Saturday, March 07, 2009

"I know of no man who lives in such utter intellectual solitude"


My last post on Daniel Webster brought to mind the Great Triumvirate, and Harriet Martineau's arresting descriptions of them. Here she describes a typical evening affair held during the winter of 1835. I have added paragraph breaks for readability:
Our pleasantest evenings were some spent at home in a society of the highest order. Ladies, literary, fachionable, or domestic, would spend an hour with us on their way from a dinner, or to a ball. Members of Congress would repose themselves by our fire side.

Mr. Clay, sitting upright on the sofa, with his snuff-box ever in his hand, would discourse for many an hour, in his even, soft, deliberate tone, on any one of the great subjects of American policy which we might happen to start, always amazing us with the moderation of estimate and speech which so impetuous a nature has been able to attain. Mr. Webster, leaning back at his case, telling stories, cracking jokes, shaking the sofa with burst after burst of laughter, or smoothly discoursing to the perfect felicity of the logical part of one's constitution, would illuminate an evening now and then.

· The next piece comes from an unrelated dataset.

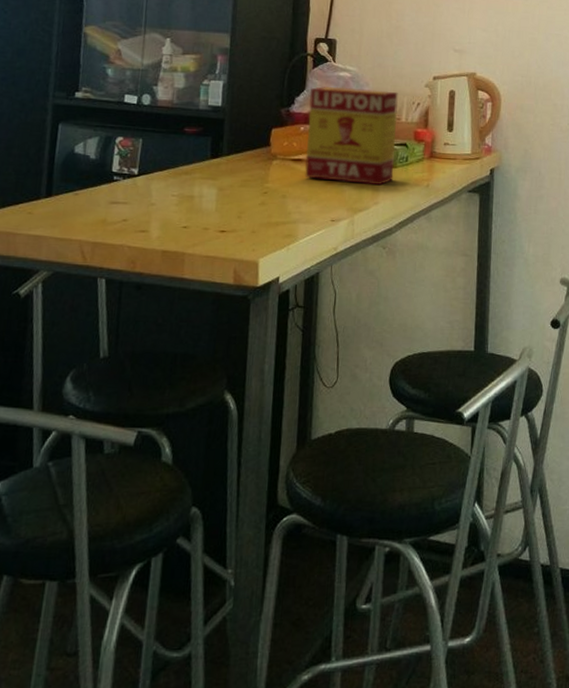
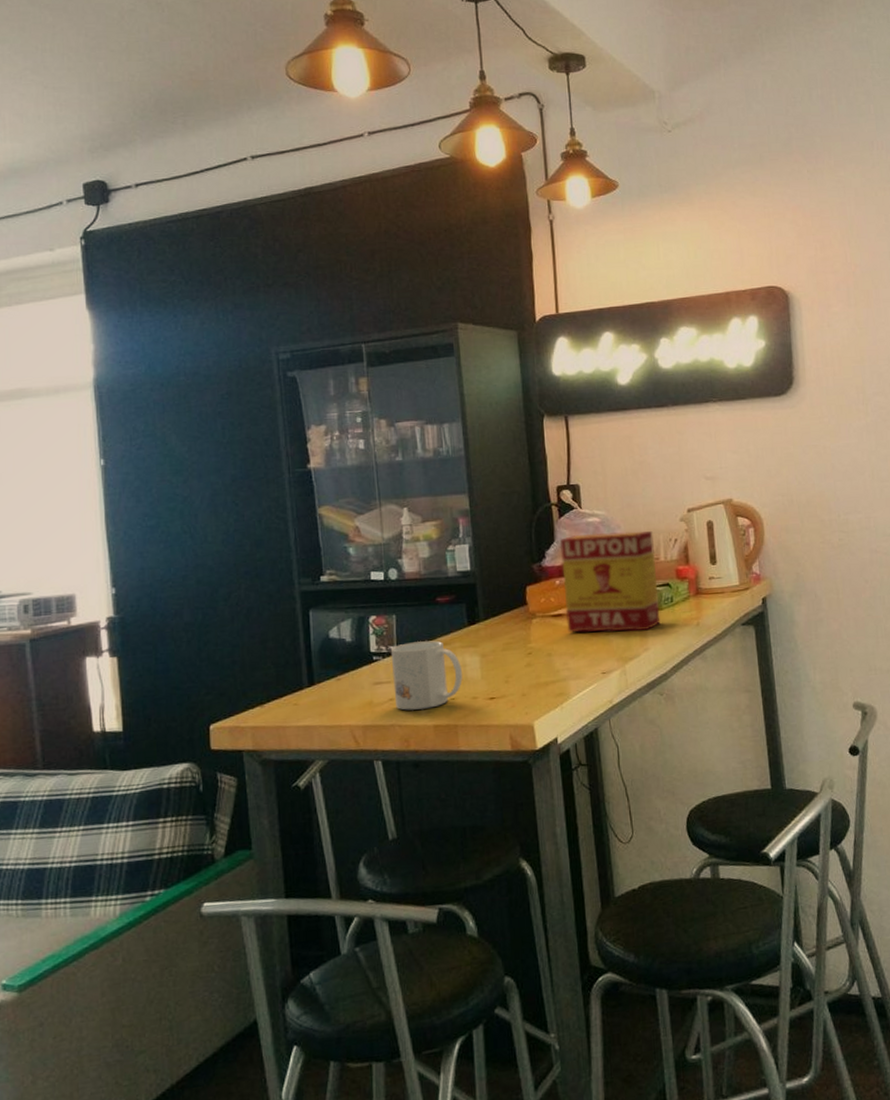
mug: none [128,167,198,234] -> present [390,640,462,710]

Mr. Calhoun, the cast-iron man, who looks as if he had never been born, and never could be extinguished, would come in sometimes to keep our understandings upon a painful stretch for a short while, and leave us to take to pieces his close, rapid, theoretical, illustrated talk, and see what we could make of it. We found it usually more worth retaining as a curiosity than as either very just or useful. His speech abounds in figures, turly [truly?] illustrative, if that which they illustrate were but ture [true?] also. But his theories of government, (almost the only subject on which his thoughts are employed,) the squarest and compactest theories that ever were made, are composed out of limited elements, and are not therefore likely to stand service very well.

It is at first extremely interesting to hear Mr. Calhoun talk; and there is a never-failing evidence of power in all he says and does, which commands intellectual reverence: but the admiration is too soon turned into regret,—into absolute melancholy. It is impossible to resist the conviction that all this force can be at best but useless and is but too likely to be very mischievous. His mind has long lost all power of communicating with any other. I know no man who lives in such utter intellectual solitude. He meets men and harangues them, by the fire-side, as in the Senate: he is wrought, like a piece of machinery, set a-going vehemently by a weight, and stops while you answer: he either passes by what you say, or twists it into a suitability with what is in his head, and begins to lecture again. Of course, a mind like this can have little influence in the Senate, except by virtue, perpetually wearing out, of what it did in its less eccentric day: but its influence at home is to be dreaded. There is no hope that an intellect so cast in narrow theories will accommodate itself to varying circumstances: and there is every danger that it will break up all that it can, in order to remould the materials in its own way.

Mr. Calhoun is as full as ever of his Nullification doctrines; and those who know the force that is in him, and his utter incapacity of modification by other minds,(after having gone through as remarkable a revolution of political opinion as perhaps any man ever experiences,) will no more expect repose and self - retention from him than from a volcano in full force. Relaxation is no longer in the power of his will. I never saw any one who so completely gave the idea of possession. Half an hour's conversation with him is enough to make a necessarian of any body. Accordingly, he is more complained of than blamed by his enemies. His moments of softness, in his family, and when recurring to old college days, are hailed by all as a relief to the vehement working of the intellectual machine; a relief equally to himself and others. Those moments are as touching to the observer as tears on the face of a soldier.

About the illustration:
A satire on the surprising alliance, forged early in the presidential campaign of 1840, between the Van Buren administration and southern or "nullification" Whigs in the circle of John Calhoun. At left editor Francis Preston Blair embraces Calhoun saying, "Now we will see if Pikens [i.e., South Carolina Congressman Francis W. Pickens] dare say again that I am a Galvanized Corps &c &c.' I think this will cause Nulification Stock to raise." Calhoun replies, "It gives me great pleasure to say that the best part of the Measures of the present Cheif Magistrate, are approved of by me, and I am happy of the opportunity of making these declarations, and I will stand by them." Van Buren, dancing in the background, exults, "Hurrah for Nullification Stock. I am delighted, what will the D---d Whigs say, who cares for Granny-Harrison." An obese Dixon Hall Lewis (right) adds, "I say Matty, you will find Cataline and myself, of some weight." Calhoun is characterized as a traitor (thus Lewis's reference to the Roman Catiline) because of his shift in allegiance from Whig to Democrat. Weitenkampf tentatively dates this as 1836. Its close similarity to "Expansion & Contraction" (no. 1840-47) and its commentary on the Calhoun-Van Buren alliance make 1840 more likely.